● Exercise passage

--------------------

The issue of how the changes of natural selection were passed on from generation to generation was also incomplete. The emergence of genetics and its subsequent synthesis with evolutionary theory still lay in the future. Darwin himself waffled over Lamarck’s idea of acquired characteristics. By the last edition of his book he had reintroduced Lamarck’s idea as another possible evolutionary mechanism. Fortunately for Darwin, others, including Thomas Huxley (known as “Darwin’s Bulldog”) took up the fight to preserve, promote, and revise his theory.

After biology’s modern synthesis, the union of genetics and evolution, and after much research filling in gaps in data, evolution came to hold the central position in biology that it continues to occupy today. Evolution, however, was only one of the advances in biology important to the emergence of psychology. Also playing major roles were two other new biological areas of study: neuroanatomy, the study of the structure and organization of the brain and nervous system, and psychophysics, the study of the relationship between physical stimuli and their detection and interpretation by the conscious and unconscious mind.

DARWIN’S INFLUENCE ON BIOLOGY AND PSYCHOLOGY

creationism: the belief that God created all things in substantially the same form as they presently exist and that they did not evolve from distant ancestors.

natural selection: the competitive process by which organisms that are better adapted to survive the environmental conditions around them survive, and thus, reproduce more successfully leaving more offspring, and gradually altering the population characteristics of their own species.

ANIMAL INTELIGENCE AND COMPARATIVE PSYCHOLOGY


One of the main controversies inspired by the Darwin-Wallace theory of evolution was the issue of continuity. The theory of evolution made human beings just another species rather than the final, perfect product of Aristotle’s scale of nature. The adoption of continuity by scientists late in the 19th century opened up the door to the study of animal psychology. Darwin himself had pioneered that subfield following the publication of his 1872 book, The Expression of Emotions in Man and Animals. George Romanes, a younger follower of Darwin, popularized the idea of studying animal intelligence through his books on the subject. C. Lloyd Morgan, in turn, followed Romanes and revised much of his work through careful observation along with a much more thorough and skeptical approach to the field. Unlike Romanes, Morgan discounted nearly completely the anecdotal reports from untrained observers to which Romanes had become enamored of late in his life and career. Romanes, for example, had bought a monkey for his sister to raise. When the monkey learned how to unscrew a bolt, Romanes inferred that it had learned the mechanical principles behind threaded screws. Morgan, while not doubting that the animal could indeed screw and unscrew bolts, interpreted the monkey’s behavior more cautiously; it had learned that turning the bolt one way or another led to a predictable outcome. Morgan went on to suggest what he called his canon (Morgan, 1894, p. 53):


"In no case may we interpret an action as the outcome of the exercise of a higher psychical faculty, if it can be interpreted as the outcome of the exercise of one which stands lower in the psychological scale."

--------------------

● Information provided
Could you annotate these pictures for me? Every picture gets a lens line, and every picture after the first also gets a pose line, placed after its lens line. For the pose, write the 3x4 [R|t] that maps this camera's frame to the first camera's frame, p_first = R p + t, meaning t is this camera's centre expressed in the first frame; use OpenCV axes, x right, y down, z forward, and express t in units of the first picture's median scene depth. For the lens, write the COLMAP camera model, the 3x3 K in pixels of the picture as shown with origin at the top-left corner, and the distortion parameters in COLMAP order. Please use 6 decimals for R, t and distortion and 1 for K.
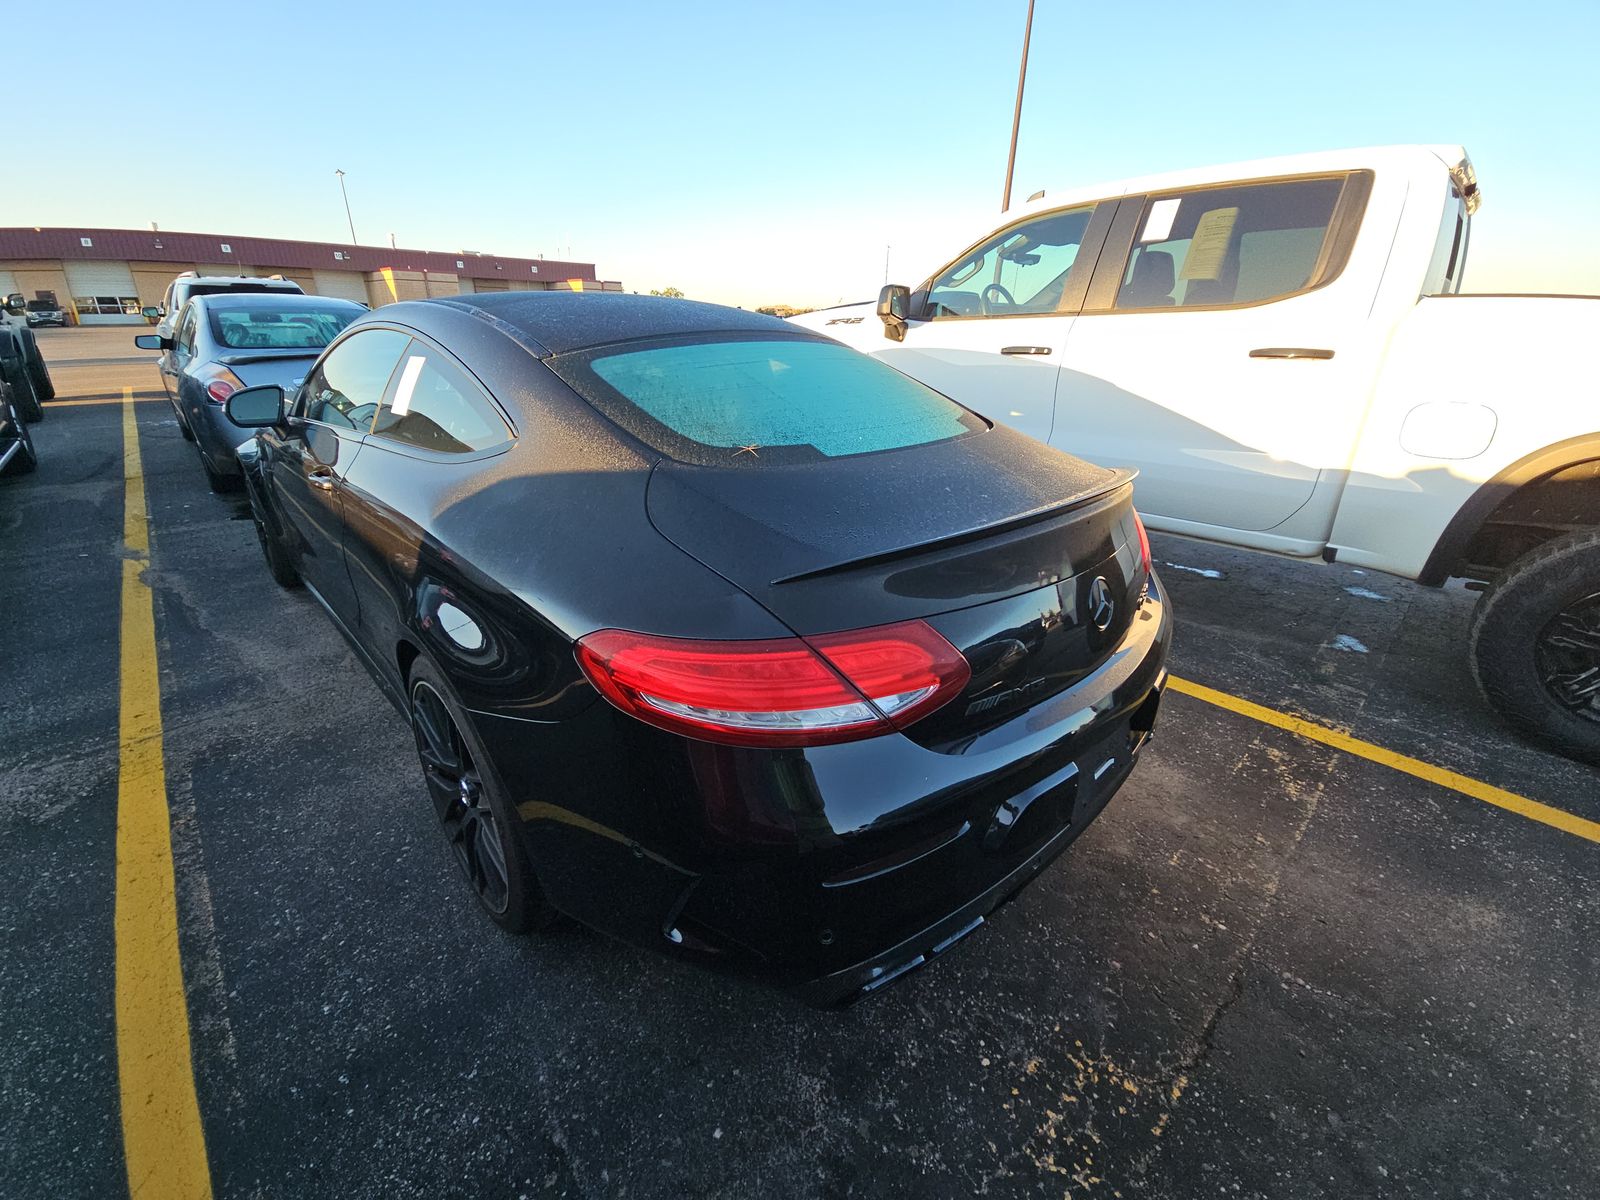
lens RADIAL K [[644.3, 0, 800.0], [0, 644.3, 600.0], [0, 0, 1]] dist [0.016191, -0.010820]
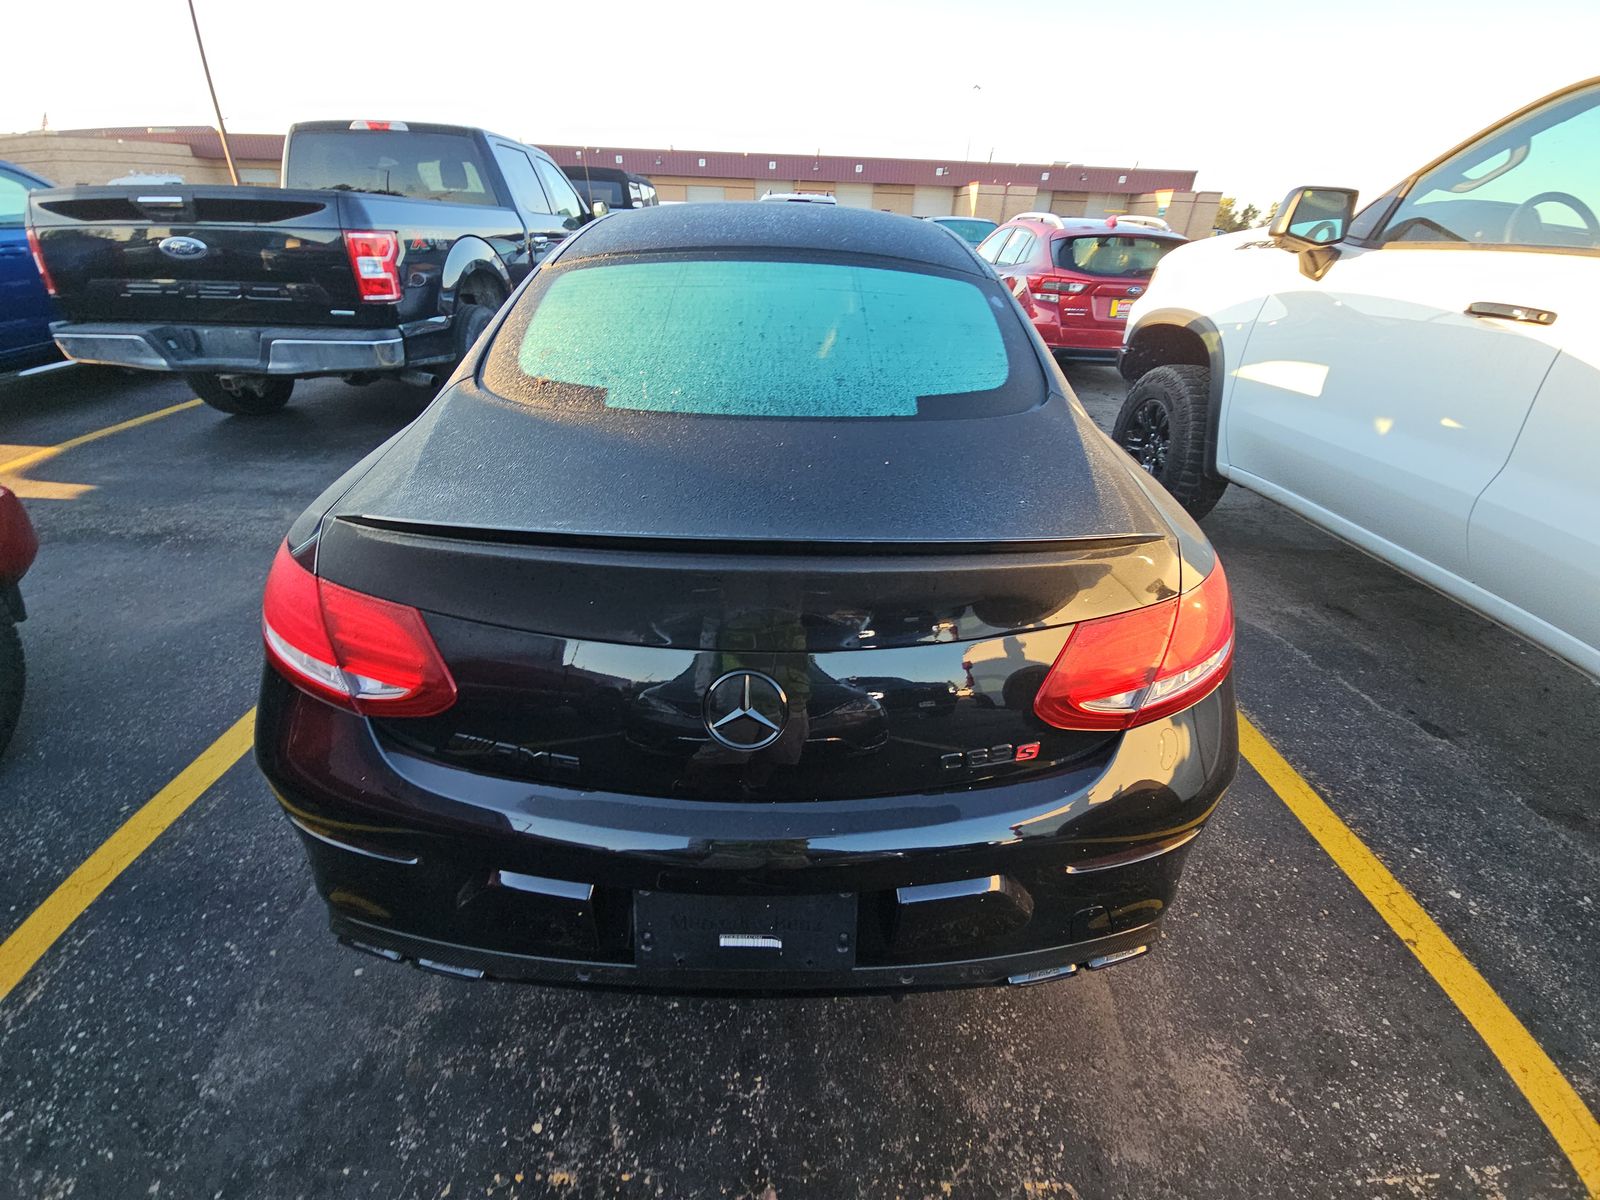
lens RADIAL K [[644.3, 0, 800.0], [0, 644.3, 600.0], [0, 0, 1]] dist [0.016191, -0.010820]
pose [[0.725442, 0.356224, -0.588929, 0.318365], [-0.294101, 0.934034, 0.202694, -0.092146], [0.622285, 0.026162, 0.782354, 0.205219]]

--------------------

● What to work on
1. Copy from the passage on Darwin and early psychology word for word, beginning at the words "creationism: the belief" and stopping after "their own species.".
2. Extend the passage on Darwin's influence on biology and psychology by writing what follows its final sentence.

● Answer set
1.
creationism: the belief that God created all things in substantially the same form as they presently exist and that they did not evolve from distant ancestors.

natural selection: the competitive process by which organisms that are better adapted to survive the environmental conditions around them survive, and thus, reproduce more successfully leaving more offspring, and gradually altering the population characteristics of their own species.

2.
Morgan intended for his canon to put animal psychology on a par with human psychology by providing a rule for interpreting animal minds scientifically (Costall, 1993). Morgan did not wish to disallow comparison between human and animal intelligences. In fact, he believed that such comparisons were legitimate; they just had to be made carefully (Karin-D’Arcy, 2005). However, a completely different result ensued. The comparison of animal intelligence and human intelligence disappeared as a psychological topic until its revival late in the 20th century. Thus, comparative psychology was part of early psychology that grew out of its border with biology. Today, the situation is not much different for the subfield. While comparative psychology reappeared within psychology, it has gradually become a rarer course in the psychology curriculum.

Abramson (2018, p. 3) in an article supporting comparative psychology’s importance in the face of generalized neglect by the rest of psychology stated:
"In my view, there is no psychology as important as comparative psychology. The skills and perspective of a comparative psychologist would make them a highly valued member of any research team. Comparative psychology should be taught not only at the college level but in high school as well."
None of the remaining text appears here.